Gruesome Gazette

Strange Darling(2024)

Hype around new movies is a funny, fickle thing. On one hand, there is no better way to encourage conversation in promotion of a new release than getting the public talking about it for one reason or another. On the other, when your movie is sold around the premise of a ‘bunch of twists and turns’, you not only align your audience with a bunch of expectations you force yourself to live up to, but you also risk spoiling the experience as a whole since they are now expecting something to happen (aka the “Shyamalan” experience). Over the summer, Stephen King himself went to his trusty social media platform to praise ‘Strange Darling’ for being an unconventional, uncomfortable experience. So with the year winding to an end, I finally pulled the trigger myself.

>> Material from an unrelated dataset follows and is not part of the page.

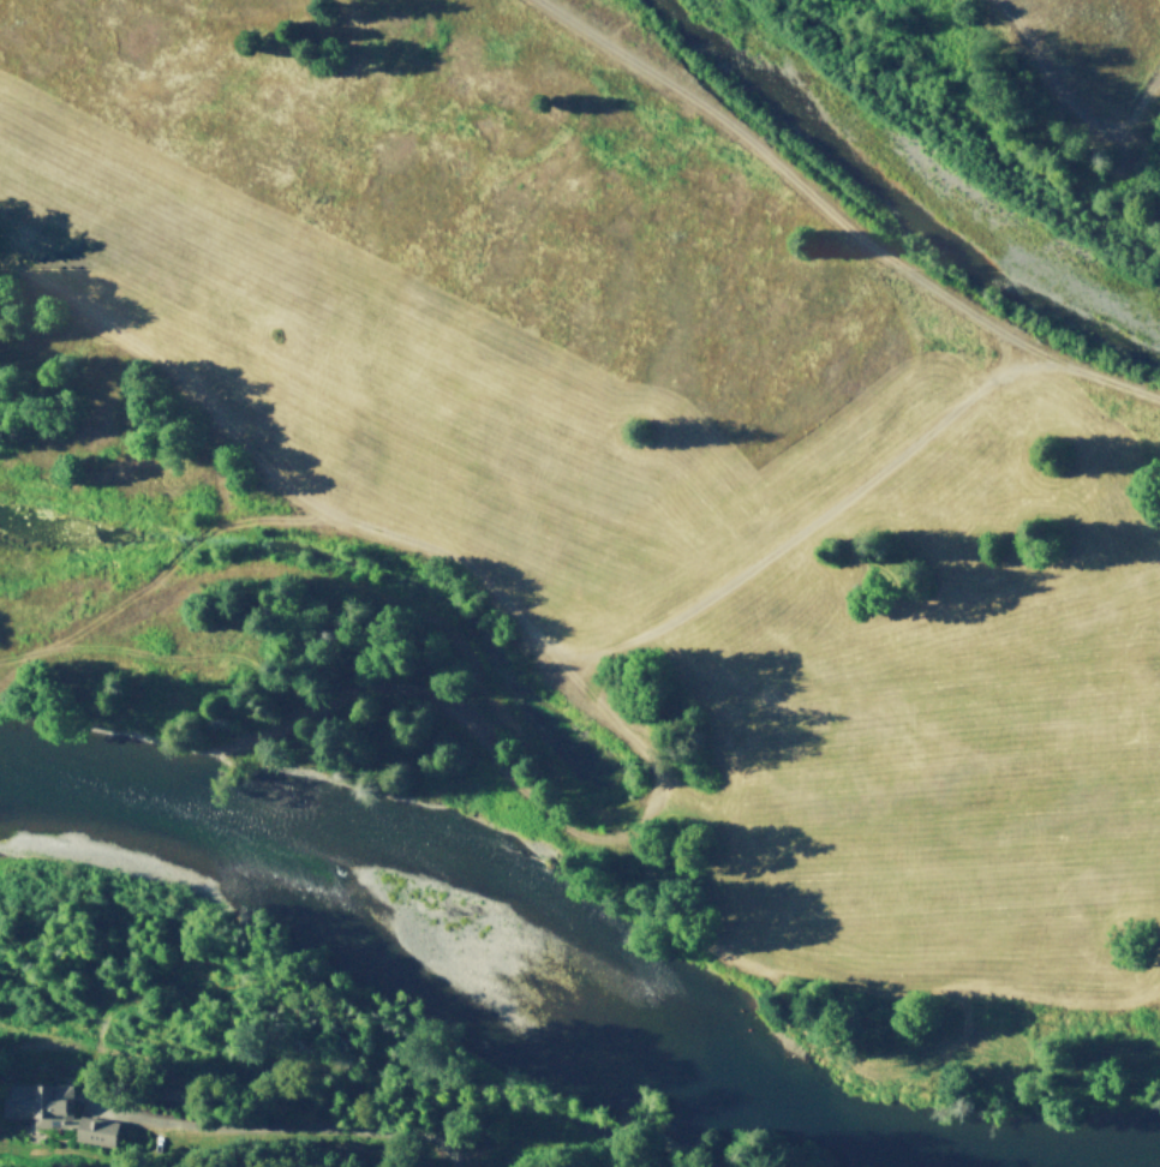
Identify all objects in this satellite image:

‘Strange Darling’ is, at its core, a serial killer tale that circles around a man and woman having a one-night-stand that goes off the rails. It opens with a textual, narrated opening about how this is based off a true story (in a very ‘Texas Chain Saw Massacre’ style). The film itself then begins by showing a blonde woman in a red dress running through the woods in slow motion as a man with a shotgun pursues her. And our first major reveal begins when we finally get the title card that reads “Strange Darling: A Thriller in 6 Chapters”.

The gimmick behind this film is that it’s 6 chapters are told out of sequence. It pulls off the ‘Memento’ and ‘Irreversible’ thing by engaging its audience by giving us all the pieces we need for the puzzle, but since its out of context, it becomes a different level of interpretation and participation. It’s a twisted, beautifully shot tale that delivers on a thrilling, constantly teeter-tottering story where you almost are given a cliffhanger every 15 or so minutes as one chapter concludes and another begins. I was guessing multiple times what I thought was actually happening, and I was wrong a handful of those times – so even a veteran horror fan will likely walk away from this experience feeling satisfied, if not a bit humbled.

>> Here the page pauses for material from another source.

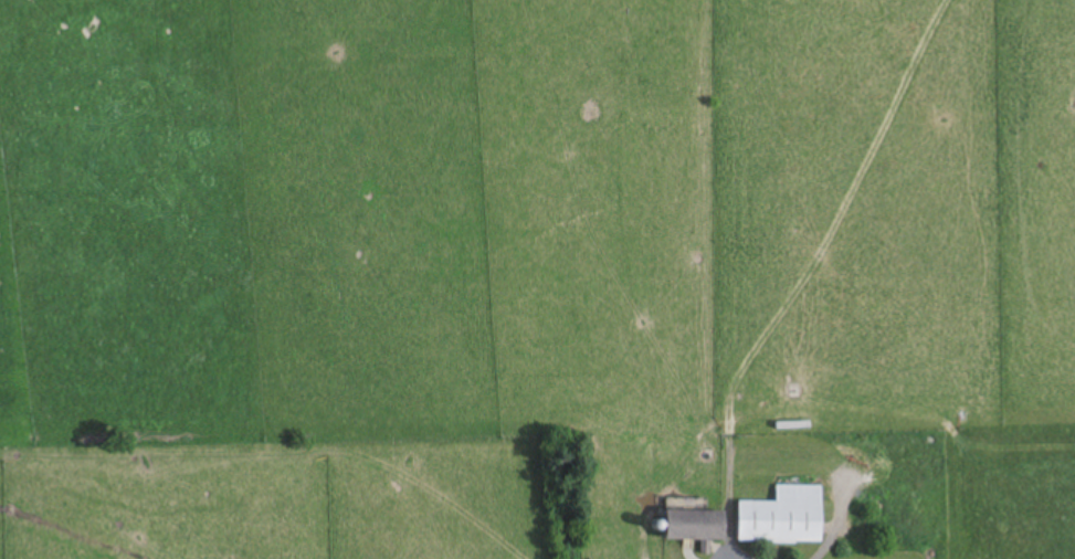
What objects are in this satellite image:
building: (784, 517)
building: (697, 525)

It isn’t gushing with violence, but when it does go there it certainly delivers. The main two characters are played by Kyle Gallner (Smile, Red State, Nightmare on Elm Street ’09) & Willa Fitzgerald (Reacher, The Fall of the House of Usher) who both have magnetic chemistry throughout this cat-and-mouse styled piece.

And without playing my hand too aggressively, you will most definitely be seeing this somewhere amongst my “Top 10 of 2024” list.

4/5
“Strange Darling” is currently available to rent/buy on VOD services.